Seeking synergy
China has set a goal for the country's top 10 steel makers to account for 60 percent of the country's total steel output by 2025, according to an industry guideline released in March 2015. The current figure is about 34 percent, analysts said.
It remains unclear how the restructuring of Baosteel and WISCO will proceed.
It could be a merger between equals, such as the deal between China CNR Corp and CSR Corp that formed CRRC Corp in September 2015.
Or, it could be that one company takes over the other, like what happened when China Minmetals Corp merged with China Metallurgical Group Corp in December 2015, with the latter as a subsidiary of the former.
"Who ends up take a leading role in the restructuring will be a major problem because both Baosteel and WISCO are powerful SOEs," Wang Danqing, a partner at Beijing-based consultancy ACG, told the Global Times on Monday.
Analysts predicted that Baosteel will probably take the lead in the restructuring, given it is a bigger company with healthier finances.

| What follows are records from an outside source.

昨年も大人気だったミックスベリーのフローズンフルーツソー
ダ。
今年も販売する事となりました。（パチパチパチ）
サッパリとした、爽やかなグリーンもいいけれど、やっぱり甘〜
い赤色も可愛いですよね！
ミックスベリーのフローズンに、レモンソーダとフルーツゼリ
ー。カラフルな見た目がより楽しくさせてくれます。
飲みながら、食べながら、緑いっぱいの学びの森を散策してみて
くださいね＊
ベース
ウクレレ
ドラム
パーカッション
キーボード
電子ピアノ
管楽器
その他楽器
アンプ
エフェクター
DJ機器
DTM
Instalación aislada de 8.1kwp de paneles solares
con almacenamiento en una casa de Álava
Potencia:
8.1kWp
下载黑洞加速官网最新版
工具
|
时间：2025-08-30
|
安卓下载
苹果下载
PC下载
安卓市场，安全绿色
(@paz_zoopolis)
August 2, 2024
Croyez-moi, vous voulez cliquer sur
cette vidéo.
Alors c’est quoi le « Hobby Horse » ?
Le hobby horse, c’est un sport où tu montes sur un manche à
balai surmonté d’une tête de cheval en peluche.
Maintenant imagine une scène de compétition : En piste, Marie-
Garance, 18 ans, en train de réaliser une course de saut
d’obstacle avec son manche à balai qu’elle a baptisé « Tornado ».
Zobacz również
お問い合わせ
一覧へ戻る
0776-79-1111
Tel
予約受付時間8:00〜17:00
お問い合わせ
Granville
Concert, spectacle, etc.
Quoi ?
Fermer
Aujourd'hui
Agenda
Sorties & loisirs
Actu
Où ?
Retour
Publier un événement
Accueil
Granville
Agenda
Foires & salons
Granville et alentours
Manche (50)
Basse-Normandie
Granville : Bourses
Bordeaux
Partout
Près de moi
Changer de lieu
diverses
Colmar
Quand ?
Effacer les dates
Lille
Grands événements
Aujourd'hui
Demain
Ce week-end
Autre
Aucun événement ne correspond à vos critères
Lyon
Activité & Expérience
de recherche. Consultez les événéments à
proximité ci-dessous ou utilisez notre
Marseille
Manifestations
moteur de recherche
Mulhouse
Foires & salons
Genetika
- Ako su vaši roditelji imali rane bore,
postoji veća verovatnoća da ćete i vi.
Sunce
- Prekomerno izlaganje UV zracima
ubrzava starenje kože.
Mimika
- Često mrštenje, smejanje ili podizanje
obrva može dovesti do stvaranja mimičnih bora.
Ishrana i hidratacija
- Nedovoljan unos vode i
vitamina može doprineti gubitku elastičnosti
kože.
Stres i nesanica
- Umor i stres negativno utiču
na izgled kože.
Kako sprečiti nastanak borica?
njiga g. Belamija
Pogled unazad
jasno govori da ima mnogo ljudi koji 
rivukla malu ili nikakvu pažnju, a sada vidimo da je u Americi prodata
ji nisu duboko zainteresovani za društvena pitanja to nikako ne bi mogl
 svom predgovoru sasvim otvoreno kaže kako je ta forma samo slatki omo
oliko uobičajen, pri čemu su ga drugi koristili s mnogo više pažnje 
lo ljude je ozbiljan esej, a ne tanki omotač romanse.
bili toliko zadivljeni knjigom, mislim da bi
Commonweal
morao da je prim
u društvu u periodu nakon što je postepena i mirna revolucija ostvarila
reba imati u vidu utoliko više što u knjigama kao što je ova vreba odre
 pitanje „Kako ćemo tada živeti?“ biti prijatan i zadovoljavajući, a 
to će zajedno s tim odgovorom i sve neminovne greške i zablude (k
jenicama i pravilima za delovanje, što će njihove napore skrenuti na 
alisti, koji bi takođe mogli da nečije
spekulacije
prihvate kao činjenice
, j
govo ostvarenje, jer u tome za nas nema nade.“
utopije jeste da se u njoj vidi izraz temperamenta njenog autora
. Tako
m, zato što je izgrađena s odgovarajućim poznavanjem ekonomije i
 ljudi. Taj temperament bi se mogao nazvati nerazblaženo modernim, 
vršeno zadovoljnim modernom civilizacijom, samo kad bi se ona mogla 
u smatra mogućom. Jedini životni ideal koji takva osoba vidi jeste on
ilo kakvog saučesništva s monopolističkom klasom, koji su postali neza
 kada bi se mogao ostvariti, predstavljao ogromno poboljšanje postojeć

WISCO reported a net loss of 7.5 billion yuan ($1.13 billion) in 2015, the biggest loss among all listed companies on the mainland stock markets.
Baosteel managed to report a profit of 961 million yuan in 2015, though it still represents a 83 percent year-on-year drop.
"The fact that both Baosteel and WISCO are overseen by SASAC makes the deal easier," an official from the China Iron and Steel Association, who declined to be named, told the Global Times Monday.
However, many steel companies are supervised by different regulators. Some are overseen by local governments. Others are overseen by the central government. So merging companies with different supervisory bodies poses additional challenges.
In one notable case, there have been efforts going back years to merge the SASAC-regulated Anshan Iron and Steel Group with Benxi Iron and Steel Group, which is controlled by the government of Northeast China's Liaoning Province. But no tangible progress has been made so far.
The fact that WISCO Chairman Ma Guoqiang used to work for Baosteel will make the restructuring easier, analysts said.
But the ACG consultant Wang warned that the merger faces many hurdles.
"Integration at the operational level, such as procurement, production and sales, will take a long time," he said, adding that it will be difficult for both companies to be seamlessly integrated.
Amid efforts to cut capacity, China's total steel output is projected to decline further in 2016 - to some 790 million tons, after dropping for the first time in 30 years to 804 million tons in 2015, Lange Steel's Wang noted.